Produce washes aren’t the answer here—they aren’t intended to eliminate microbes. Unfortunately, the caliber of microbial sanitizers guaranteed to be more effective than tap water must be deployed in strictly controlled doses and monitored with frequent testing to avoid leaving dangerous by-products on your food. Emerging technologies like irradiation, pulsed electric fields, or ultrasonic disruption might eventually offer nonchemical alternatives to sanitizers. Still, these techniques require expensive equipment unlikely to become available for home use.

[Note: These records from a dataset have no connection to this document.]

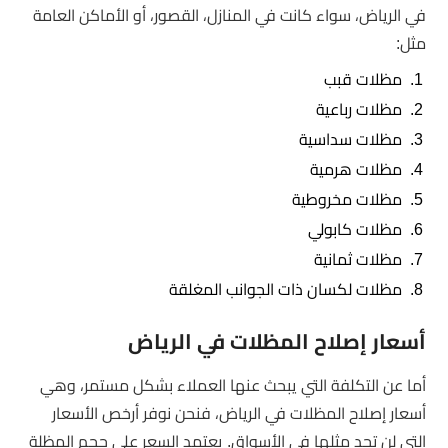
في الرياض، سواء كانت في المنازل، القصور، أو الأماكن العامة
مثل:
مظلات قبب
مظلات رباعية
مظلات سداسية
مظلات هرمية
مظلات مخروطية
مظلات كابولي
مظلات ثمانية
مظلات لكسان ذات الجوانب المغلقة
أسعار إصلاح المظلات في الرياض
أما عن التكلفة التي يبحث عنها العملاء بشكل مستمر، وهي
أسعار إصلاح المظلات في الرياض، فنحن نوفر أرخص الأسعار
التي لن تجد مثلها في الأسواق. يعتمد السعر على حجم المظلة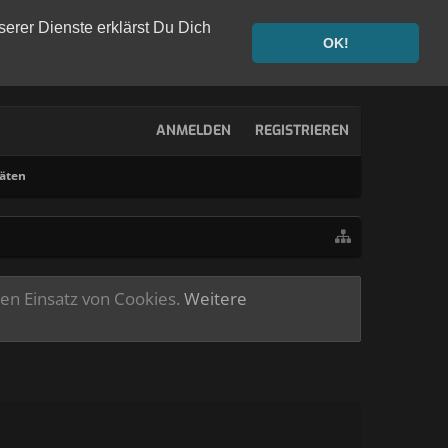
serer Dienste erklärst Du Dich
OK!
ANMELDEN
REGISTRIEREN
täten
ren Einsatz von Cookies.
Weitere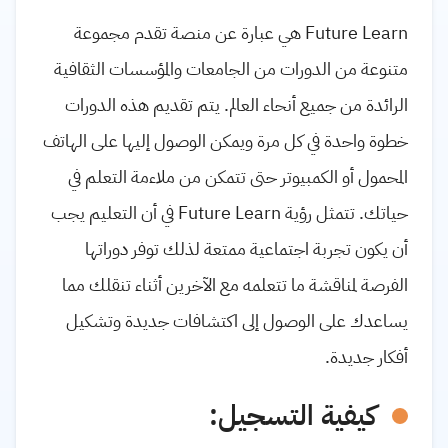
Future Learn
هي عبارة عن منصة تقدم مجموعة
متنوعة من الدورات من الجامعات والمؤسسات الثقافية
الرائدة من جميع أنحاء العالم. يتم تقديم هذه الدورات
خطوة واحدة في كل مرة ويمكن الوصول إليها على الهاتف
المحمول أو الكمبيوتر حتى تتمكن من ملاءمة التعلم في
حياتك. تتمثل رؤية
Future Learn
في أن التعليم يجب
أن يكون تجربة اجتماعية ممتعة لذلك توفر دوراتها
الفرصة لمناقشة ما تتعلمه مع الآخرين أثناء تنقلك مما
يساعدك على الوصول إلى اكتشافات جديدة وتشكيل
أفكار جديدة.
كيفية التسجيل: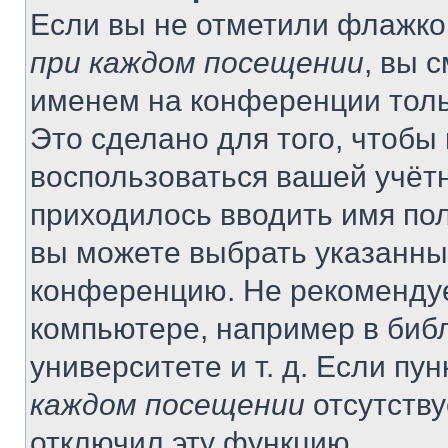
Если вы не отметили флажко
при каждом посещении
, вы 
именем на конференции толь
Это сделано для того, чтобы 
воспользоваться вашей учётн
приходилось вводить имя пол
вы можете выбрать указанный
конференцию. Не рекомендуе
компьютере, например в библ
университете и т. д. Если пу
каждом посещении
отсутству
отключил эту функцию.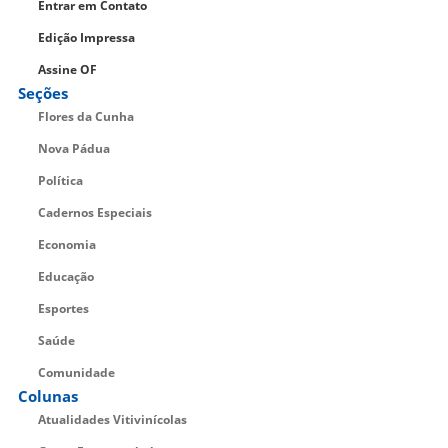
Entrar em Contato
Edição Impressa
Assine OF
Seções
Flores da Cunha
Nova Pádua
Política
Cadernos Especiais
Economia
Educação
Esportes
Saúde
Comunidade
Colunas
Atualidades Vitivinícolas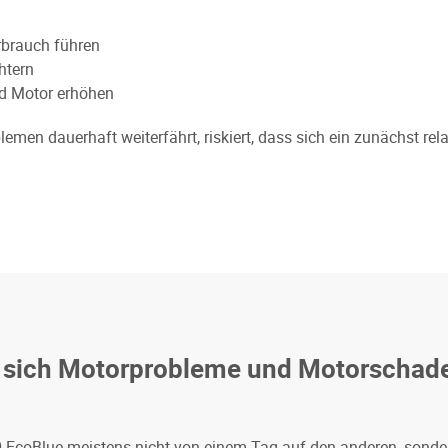
rbrauch führen
htern
nd Motor erhöhen
lemen dauerhaft weiterfährt, riskiert, dass sich ein zunächst re
sich Motorprobleme und Motorschade
 EcoBlue meistens nicht von einem Tag auf den anderen, sondern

Here’s the uncomfortable truth about microbial contamination on produce: There’s only so much you can control as a home cook or even pro chef. Most of the responsibility for eliminating microbial danger from raw produce rests with the commercial food system’s growers, processors, and distributors. That said, washing produce is still important in lowering microbial risk. Food safety experts typically recommend a thorough wash with tap water, followed by cleaning washing surfaces, cutting boards, and vegetable brushes with soap and water to help reduce cross-contamination. If you’re especially concerned about microbial contamination for health reasons, consider blanching, roasting, grilling, or using other high-heat cooking methods to pasteurize produce rather than eating it raw.

If you’re concerned about pesticides, take comfort that they often run only skin-deep. While some pesticide residues can penetrate the flesh of produce, many are fat soluble and remain primarily concentrated on the surface. Unlike microbes, which are alive and able to recolonize any newly exposed surface as soon as your knife pierces the skin of a fruit or vegetable, pesticide residues can often be removed by peeling.

The time-tested standard for anything without peelable skin is a vigorous scrub with cool water. As with eliminating physical debris, pretreatments (like produce washes, baking soda, or vinegar) may indirectly improve your chances of removing pesticides by disrupting the waxy surfaces they cling to. However, the data supporting these methods as a significant improvement over plain water is shaky. You can also limit the initial load of potential pesticide residues on your produce by understanding which fruits and vegetables tend to retain the highest pesticide concentrations. You can seek out certified organic produce, which must rely on a narrower set of approved pesticides than conventional versions.

What about prewashed produce?

Produce labeled “ready to eat” or similar has already gone through extensive washing and packaging to prevent recontamination before it reaches you. While you can wash prewashed produce, you might consider skipping it, at the risk of doing additional flavor or textural damage.

There is no single silver bullet guaranteed to remove all risk of contamination on fresh produce, so if you have a health condition that is particularly susceptible to food-borne illness or pesticide residues, a multipronged approach is your best bet. Sourcing produce mindfully, combined with vigorous washing, peeling, and, in some circumstances, cooking, gives you multiple shots at significantly reducing the concentration of contaminants on your food.

Whatever your method, worrying about the potential contamination on fresh fruits and vegetables shouldn’t outweigh the essential nutrients and the flavor bliss we get from eating a handful of juicy raspberries. For most situations: simply wash, dry, eat something delicious, repeat.